Thank goodness for my heroes, those brave clinicians, who didn’t take it personally when their clients regressed, raged, rejected, blamed, or insulted them. Those that stayed curious and open eventually learned that even the most wounded, degraded, and abused individuals, have the capacity to access their own Self energy and can heal their exiled traumas without relying on years of advice giving, skill building, or high doses of medication. People have the resources needed to transfomr themselves within themselves and healthy therapy helps people to access these.  

Noah :)

One Response to “Why Do We Use Personality Disorder Diagnoses Anyway?”

  1. Therapist Bournemouth Says:

    I have come to believe that the use of PD terminology can be harmful in the wrong hands…or out of the wrong mouth, but that the diagnostic criteria, categories, and resulting names are indeed useful as organizers of symptoms and therefore of my theoretical understanding of the client; and as a basis for designing/implementing especially outcomes validated therapy.

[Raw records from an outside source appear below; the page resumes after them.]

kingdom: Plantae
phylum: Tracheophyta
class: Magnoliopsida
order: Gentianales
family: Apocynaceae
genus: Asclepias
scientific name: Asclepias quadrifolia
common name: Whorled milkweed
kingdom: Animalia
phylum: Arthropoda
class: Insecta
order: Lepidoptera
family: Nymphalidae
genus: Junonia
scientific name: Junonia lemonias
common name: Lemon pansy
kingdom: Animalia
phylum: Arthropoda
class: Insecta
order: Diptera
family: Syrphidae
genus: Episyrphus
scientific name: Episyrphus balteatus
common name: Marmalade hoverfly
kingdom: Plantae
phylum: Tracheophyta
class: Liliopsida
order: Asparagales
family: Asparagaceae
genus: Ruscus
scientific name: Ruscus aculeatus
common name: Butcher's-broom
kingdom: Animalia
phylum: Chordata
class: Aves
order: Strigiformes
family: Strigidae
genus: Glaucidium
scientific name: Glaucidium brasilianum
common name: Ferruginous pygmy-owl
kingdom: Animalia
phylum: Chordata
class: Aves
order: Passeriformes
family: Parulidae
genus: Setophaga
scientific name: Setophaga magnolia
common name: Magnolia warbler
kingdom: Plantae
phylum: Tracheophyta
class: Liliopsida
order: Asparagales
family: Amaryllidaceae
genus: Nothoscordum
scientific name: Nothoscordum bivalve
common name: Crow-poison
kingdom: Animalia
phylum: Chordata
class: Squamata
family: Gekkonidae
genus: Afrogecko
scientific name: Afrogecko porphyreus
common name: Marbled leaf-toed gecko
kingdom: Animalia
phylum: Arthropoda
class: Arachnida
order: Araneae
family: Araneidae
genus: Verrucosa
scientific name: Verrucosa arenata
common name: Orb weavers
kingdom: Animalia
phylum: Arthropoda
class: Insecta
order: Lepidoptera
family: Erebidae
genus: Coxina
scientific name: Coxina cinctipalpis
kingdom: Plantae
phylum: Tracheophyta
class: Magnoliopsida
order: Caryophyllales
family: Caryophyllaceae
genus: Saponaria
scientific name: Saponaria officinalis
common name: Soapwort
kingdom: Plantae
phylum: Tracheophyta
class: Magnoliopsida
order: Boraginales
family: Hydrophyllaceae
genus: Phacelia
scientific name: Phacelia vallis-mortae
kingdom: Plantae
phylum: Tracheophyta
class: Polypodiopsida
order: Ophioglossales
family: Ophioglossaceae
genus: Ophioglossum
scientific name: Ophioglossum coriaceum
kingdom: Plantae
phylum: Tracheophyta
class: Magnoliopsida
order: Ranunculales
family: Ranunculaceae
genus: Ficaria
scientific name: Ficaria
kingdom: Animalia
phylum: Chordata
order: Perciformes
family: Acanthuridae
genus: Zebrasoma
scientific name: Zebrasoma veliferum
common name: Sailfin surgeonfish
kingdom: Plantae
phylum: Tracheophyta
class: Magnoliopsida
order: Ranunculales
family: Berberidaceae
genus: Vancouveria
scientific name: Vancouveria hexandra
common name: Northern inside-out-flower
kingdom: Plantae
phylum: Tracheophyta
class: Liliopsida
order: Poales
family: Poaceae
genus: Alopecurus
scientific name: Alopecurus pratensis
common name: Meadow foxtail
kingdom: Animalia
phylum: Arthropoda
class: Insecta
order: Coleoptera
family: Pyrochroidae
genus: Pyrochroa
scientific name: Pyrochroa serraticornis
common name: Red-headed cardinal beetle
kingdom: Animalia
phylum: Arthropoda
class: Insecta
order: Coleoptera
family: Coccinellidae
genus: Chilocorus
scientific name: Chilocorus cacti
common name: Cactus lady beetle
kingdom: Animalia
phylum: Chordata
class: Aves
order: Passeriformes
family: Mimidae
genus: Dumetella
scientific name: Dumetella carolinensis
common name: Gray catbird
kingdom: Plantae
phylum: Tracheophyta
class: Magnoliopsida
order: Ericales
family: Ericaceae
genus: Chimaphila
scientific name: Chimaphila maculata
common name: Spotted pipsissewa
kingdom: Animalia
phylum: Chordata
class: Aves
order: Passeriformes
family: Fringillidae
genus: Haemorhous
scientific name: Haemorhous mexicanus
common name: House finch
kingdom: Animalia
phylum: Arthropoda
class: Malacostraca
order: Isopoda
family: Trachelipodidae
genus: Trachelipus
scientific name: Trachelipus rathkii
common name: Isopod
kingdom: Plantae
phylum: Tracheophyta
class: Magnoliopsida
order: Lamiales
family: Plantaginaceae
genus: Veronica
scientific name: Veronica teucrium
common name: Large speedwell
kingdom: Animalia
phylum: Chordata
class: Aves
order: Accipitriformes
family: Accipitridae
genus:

    In all cases I must remember that each of my clients deserves my utmost respect. I have never met a client who wasn’t doing his or her best to survive, however difficult it has sometimes been for me to see the behavior as survival-oriented. Therefore doing no violence to my client means, among other things, first organizing my thinking around his or her understanding of life, not mine. Only then can I help my client discover more effective and useful approaches to life, organized around healthier behaviors, attitudes, and communications.

    This approach to my work influences the way I make use of diagnostic categories, and although I can’t insist that other professionals involved in a case use such categories appropriately, I can empower my clients when abuses (coldness, being abandoned, being given the wrong diagnosis, etc.) occur.

    I believe I’m following Noah’s lead here, in that not taking the behaviors of our clients personally, extended to also not taking the behaviors/attitudes of other professionals personally (’on behalf of the client’) is one of the keys to a healthy, successsful therapy.